Return every line in the data below that contains the string "from".

***

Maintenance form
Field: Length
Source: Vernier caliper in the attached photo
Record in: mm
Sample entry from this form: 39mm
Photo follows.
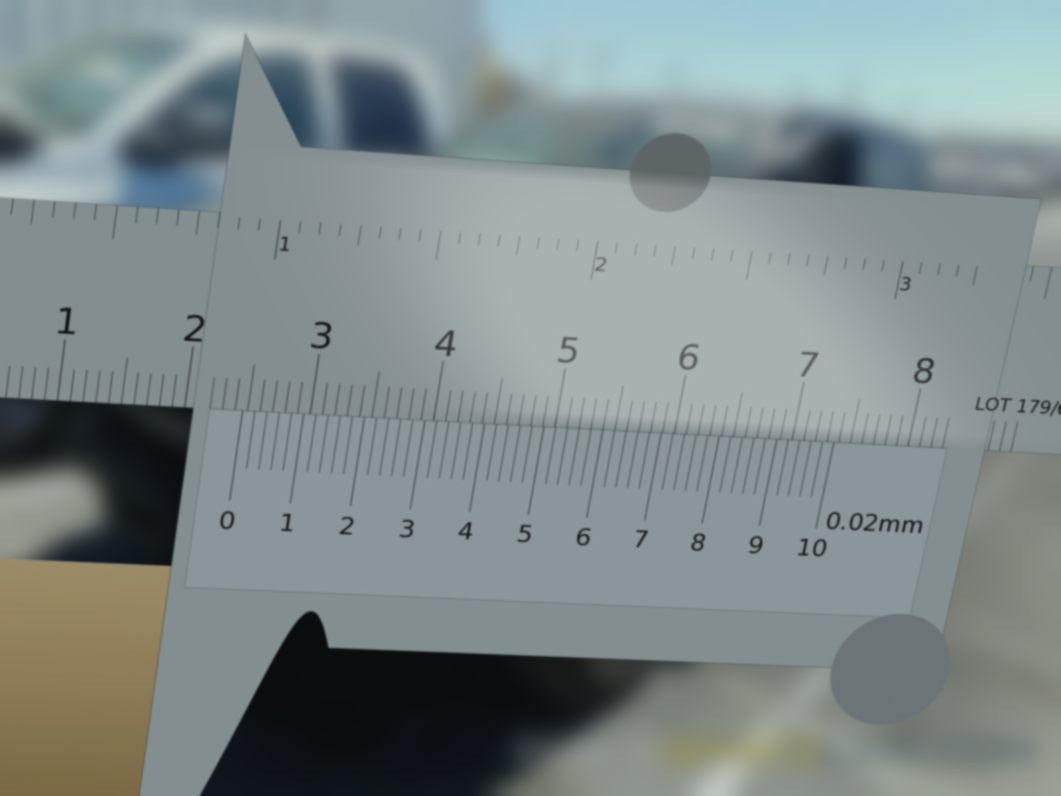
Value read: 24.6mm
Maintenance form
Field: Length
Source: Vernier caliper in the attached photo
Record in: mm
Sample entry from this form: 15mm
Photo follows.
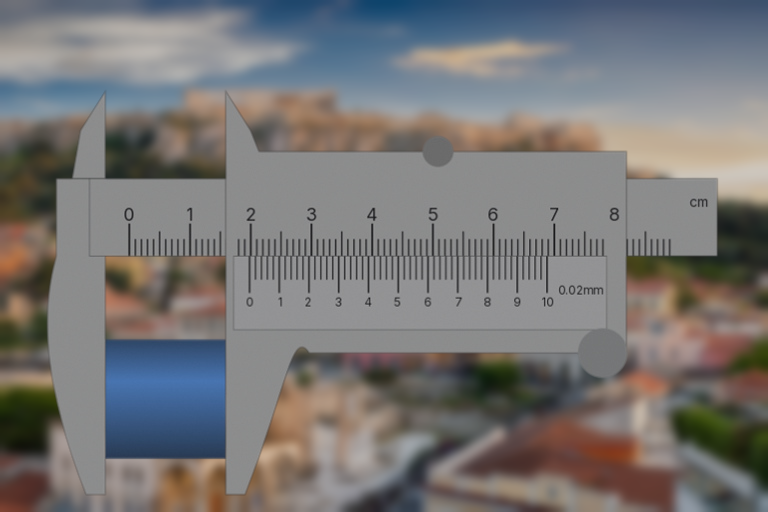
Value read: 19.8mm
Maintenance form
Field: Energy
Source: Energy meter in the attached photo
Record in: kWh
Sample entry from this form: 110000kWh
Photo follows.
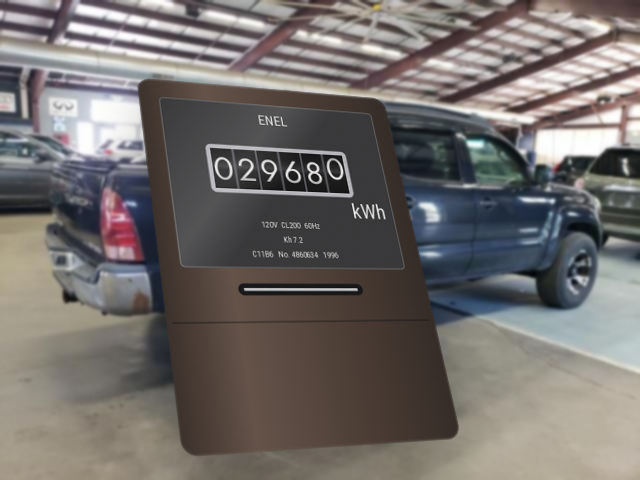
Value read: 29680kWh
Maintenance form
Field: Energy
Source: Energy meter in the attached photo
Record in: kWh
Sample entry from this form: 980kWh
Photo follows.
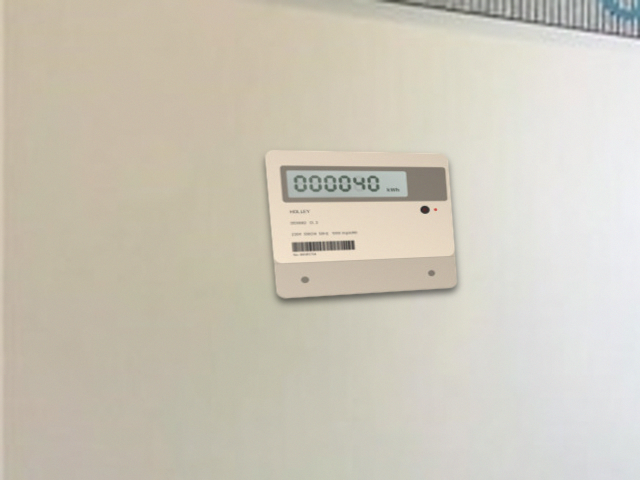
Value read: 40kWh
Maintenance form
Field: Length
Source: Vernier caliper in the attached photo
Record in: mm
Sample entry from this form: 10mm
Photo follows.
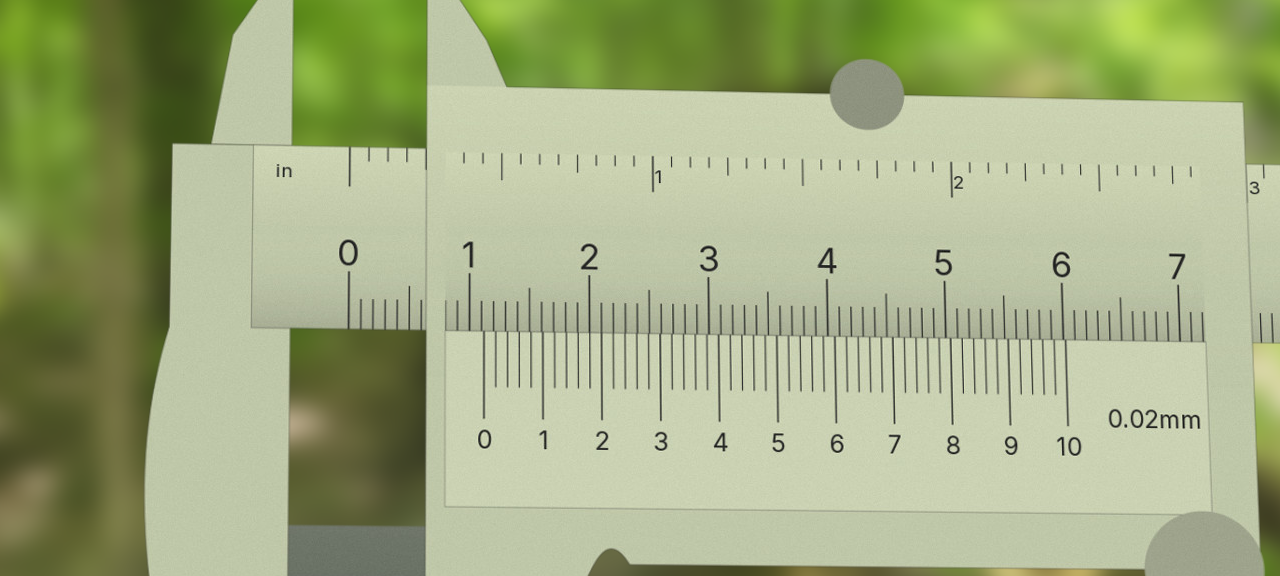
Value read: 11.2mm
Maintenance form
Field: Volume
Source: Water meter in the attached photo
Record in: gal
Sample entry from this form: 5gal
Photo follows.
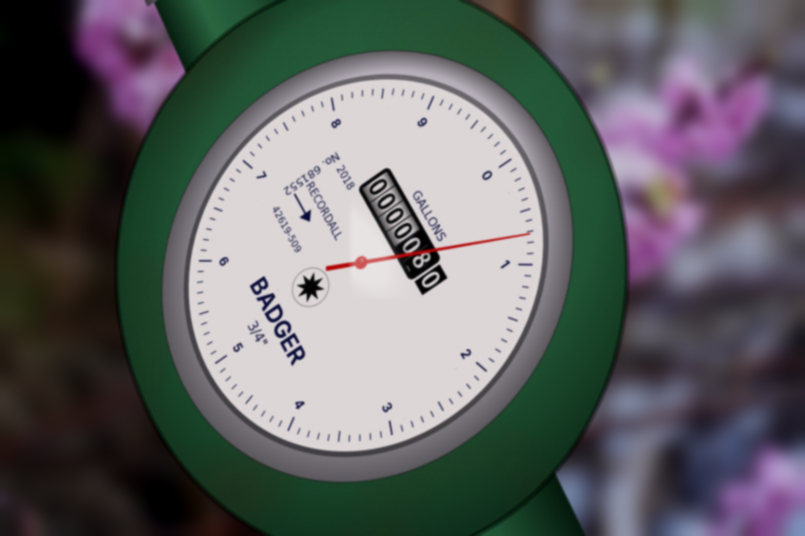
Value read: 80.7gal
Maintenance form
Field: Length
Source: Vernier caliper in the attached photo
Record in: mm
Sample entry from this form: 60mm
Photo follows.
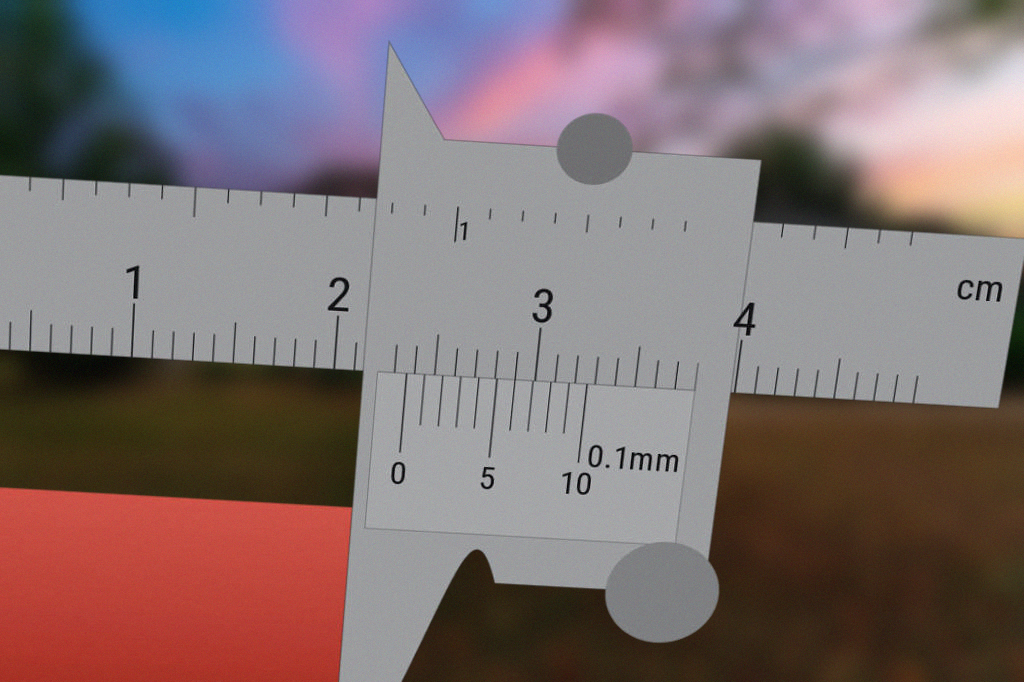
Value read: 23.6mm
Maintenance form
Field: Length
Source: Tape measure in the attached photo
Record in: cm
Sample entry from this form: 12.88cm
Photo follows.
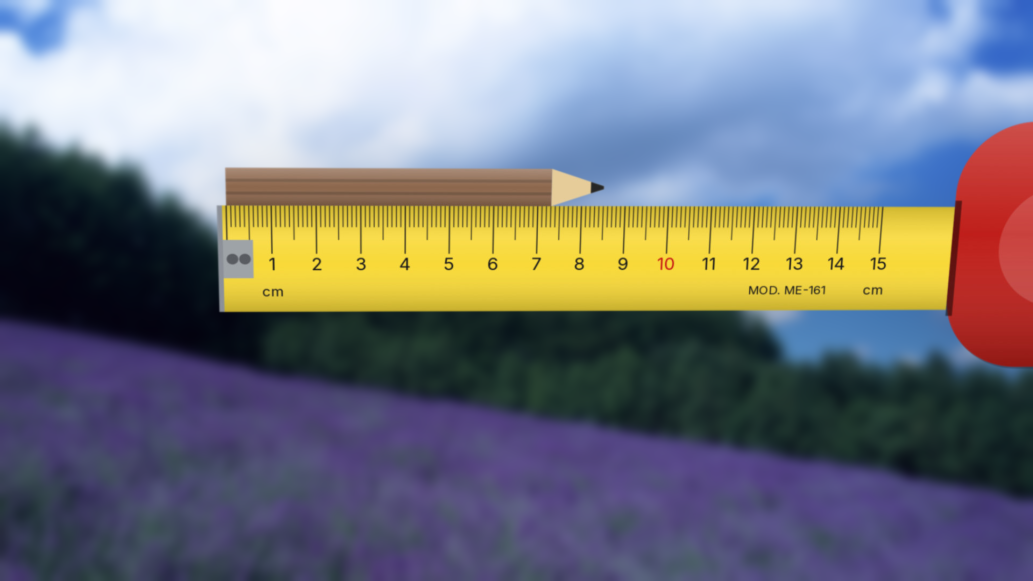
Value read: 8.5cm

***

■ ANSWER TO THIS TASK
Sample entry from this form: 39mm
Sample entry from this form: 15mm
Sample entry from this form: 110000kWh
Sample entry from this form: 980kWh
Sample entry from this form: 10mm
Sample entry from this form: 5gal
Sample entry from this form: 60mm
Sample entry from this form: 12.88cm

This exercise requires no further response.